Desta vez foi a propósito da eutanásia. Mesmo perante as mais graves questões, podemos contar sempre com André Ventura e o seu colaborador Augusto Santos Silva para reduzirem tudo a uma ocasião para discutir o Chega e a relação da restante direita com o Chega. O futuro do país parece por isso depender cada vez mais de o PSD, como maior partido da oposição (tem seis vezes mais deputados que o Chega), descobrir como sair desta tenaz política, em que Ventura aperta de um lado e o PS do outro.
Até agora, não descobriu. As opções têm sido duas: a indiferença, ou então levantar um dedo muito profético, e clamar com som e fúria que o Chega é o demónio. Nenhuma delas é boa. Comecemos pela segunda, a da “linha vermelha”. É a mais tonta. Primeiro, porque começa por negar uma evidência. O nacionalismo a que o Chega quer dar uma representação partidária autónoma é uma corrente política tradicional da direita, tal como o liberalismo e o conservadorismo. Nacionalistas, conservadores e liberais estiveram juntos nas grandes frentes eleitorais da direita nesta democracia, o PSD e o CDS. André Ventura e Diogo Pacheco de Amorim vieram daí, tal como muitos dirigentes da IL. É absurdo clamarem agora que nada têm a ver uns com os outros. Em 2020, aliás, voltaram logo a congregar-se no apoio ao governo açoriano, e não é impossível que um dia estejam aliados na viabilização de um governo nacional. A negação disto está condenada a cheirar a fraude.
Em segundo lugar, a opção da “linha vermelha” é a que mais convém, quer ao poder socialista, quer a André Ventura. Ao poder socialista, porque, como se tem visto, continuará a insistir na identificação do PSD e também da IL com o Chega, de modo a arrancar-lhes negações que, de tão constantes, acabem por ter o efeito de confirmar o que desmentem. A André Ventura, porque lhe permite misturar PSD e IL com o PS numa comum rejeição do Chega, e assim passar por única força política isenta de contactos com o poder socialista.
É então a opção certa a indiferença? Não. A partir do momento em que liberais e nacionalistas se autonomizaram daquelas que foram as grandes frentes partidárias das direitas, criaram naturalmente curto-circuitos entre si e os antigos partidos de onde vieram. A IL não é apenas liberal, mas sectária, a lembrar por vezes o choque de dogmatismos da extrema-esquerda dos anos 70. O Chega não é apenas nacionalista, mas demagógico e provocador, à maneira de Trump, o que lhe parece ter servido para mobilizar um eleitorado que não é o dos partidos tradicionais da direita. O resultado é uma política errática e instável. Portanto, o PSD não pode tratar o Chega e também a IL como se fossem o CDS, que de facto era um seu duplo e com quem por isso a condescendência mútua funcionava. Tem de os criticar quando vem a propósito. O que não pode é demonizá-los nos mesmos termos em que o PS o faz, porque será o principal perdedor desse jogo. A sua crítica tem de ser de tipo analítico, distinguindo o que é e não é aceitável, e não do tipo genérico das condenações bíblicas do mal e da heresia.
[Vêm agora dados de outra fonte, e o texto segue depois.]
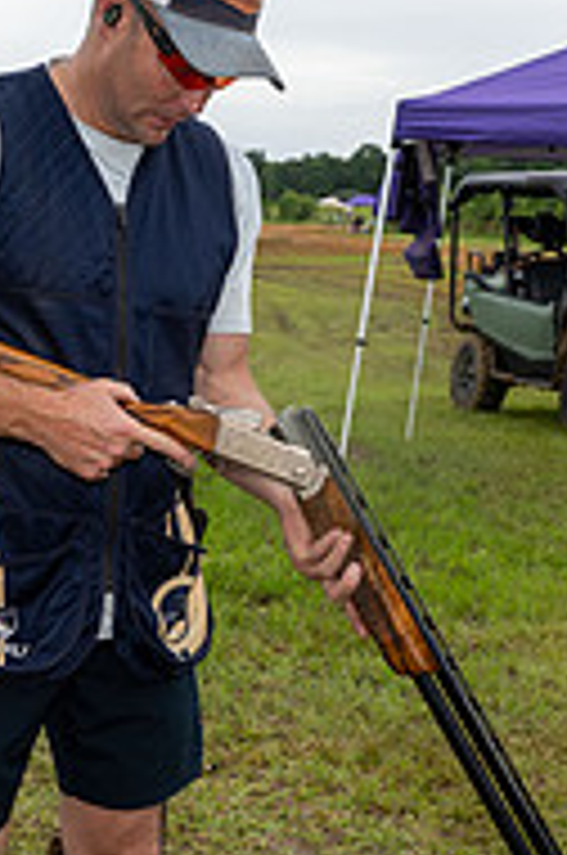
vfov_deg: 26.0
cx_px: -18
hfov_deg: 17.0
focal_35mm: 78
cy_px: 515
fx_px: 1849
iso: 100
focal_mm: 25.5
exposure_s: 1/100
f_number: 5
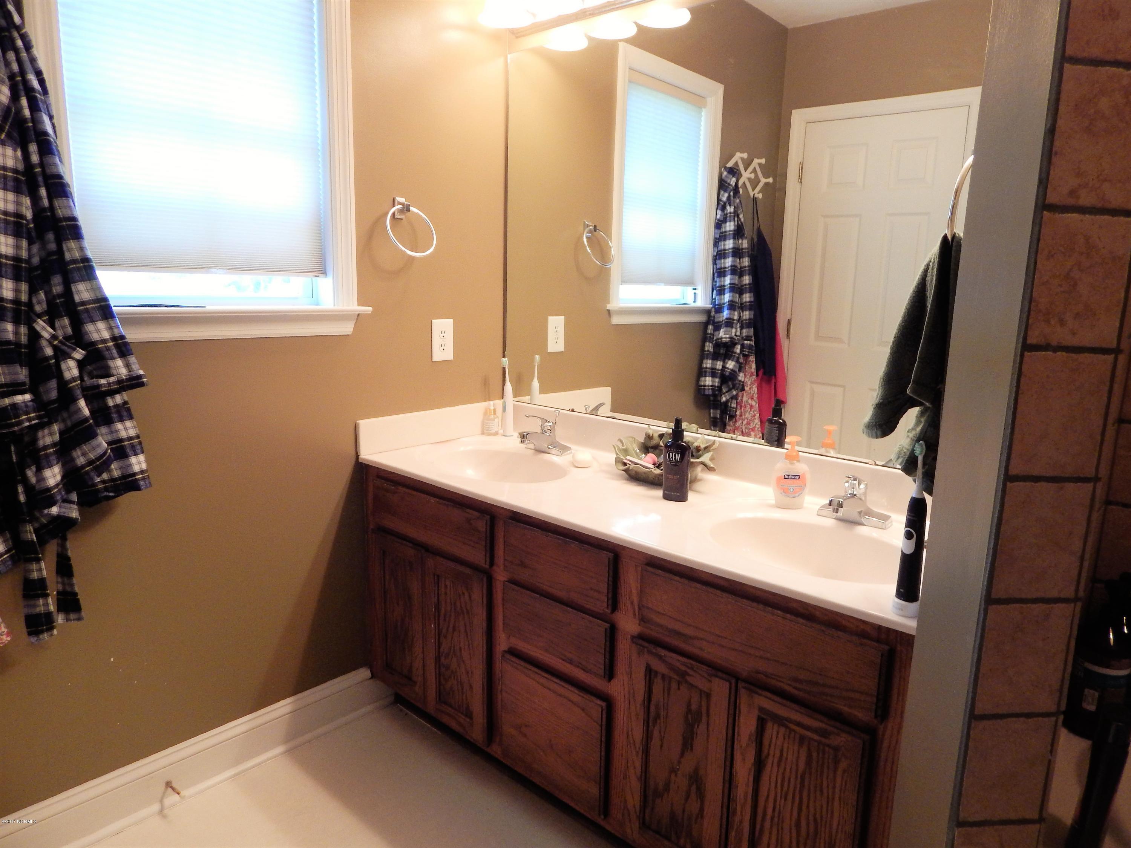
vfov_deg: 61.1
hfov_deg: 76.4
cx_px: 566
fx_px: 719
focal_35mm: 22
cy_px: 424
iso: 280
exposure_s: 1/30
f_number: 3
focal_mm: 4
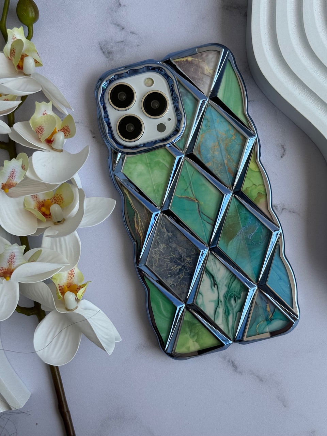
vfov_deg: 39.7
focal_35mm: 48
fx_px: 605
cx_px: 164
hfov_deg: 30.3
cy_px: 218
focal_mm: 6.76
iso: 64
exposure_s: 1/980
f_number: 1.78
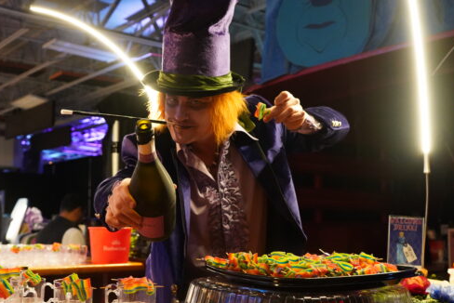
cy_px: 188
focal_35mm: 43
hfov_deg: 45.2
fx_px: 543
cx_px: 190
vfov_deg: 31.1
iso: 8000
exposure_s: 1/60
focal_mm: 28
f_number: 4
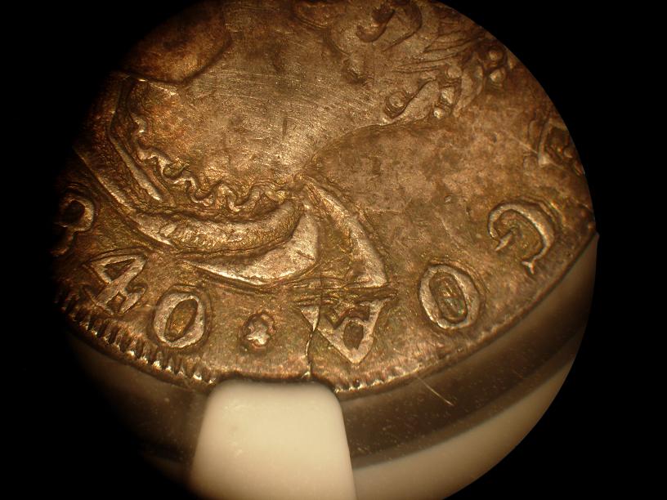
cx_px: 334
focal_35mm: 36
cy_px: 250
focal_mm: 7.5
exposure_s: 1/16
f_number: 2.7
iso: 50
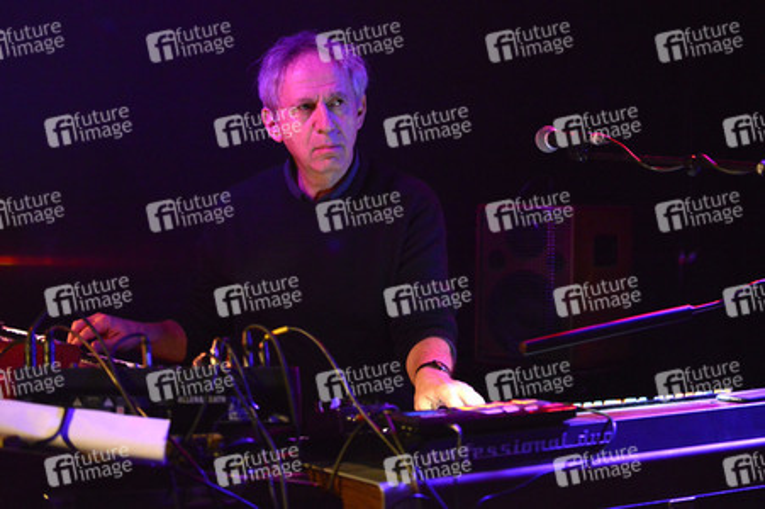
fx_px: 1486
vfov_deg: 19.4
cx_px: 382
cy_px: 254
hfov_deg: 28.9
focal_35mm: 70
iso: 8063
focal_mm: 70
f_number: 2.8
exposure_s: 1/250
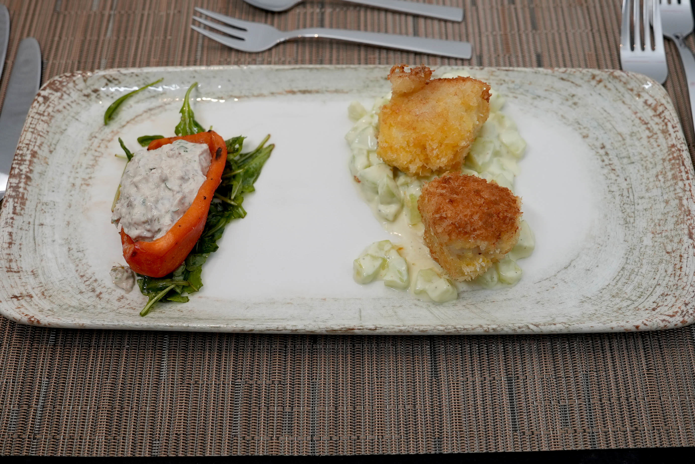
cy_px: 232
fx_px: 811
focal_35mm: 42
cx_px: 348
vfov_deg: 31.9
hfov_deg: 46.4
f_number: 4
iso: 400
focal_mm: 28
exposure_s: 1/160
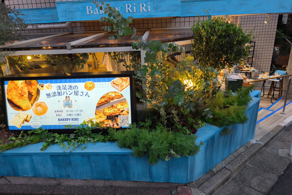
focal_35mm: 24
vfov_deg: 53.1
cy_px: 92
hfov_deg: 73.7
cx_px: 146
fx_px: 195
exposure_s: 1/100
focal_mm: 6.57
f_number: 1.6
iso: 200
O país, como as chuvas desta semana mostraram em Lisboa e a degradação do SNS tem mostrado em todo o país, precisa de uma nova governação. Em grande medida, a melhor maneira de o PSD lidar com o Chega e com a IL não é preocupando-se com o Chega e a IL, mas provando que tem ideias e equipas para proporcionar essa governação. Ao Chega e à IL caberia explicarem o que farão perante essa governação. Desse modo, em vez de o PSD ter um problema chamado Chega ou IL, serão o Chega e a IL a ter um problema chamado PSD, o que, não sendo bom para eles, será bom para o país.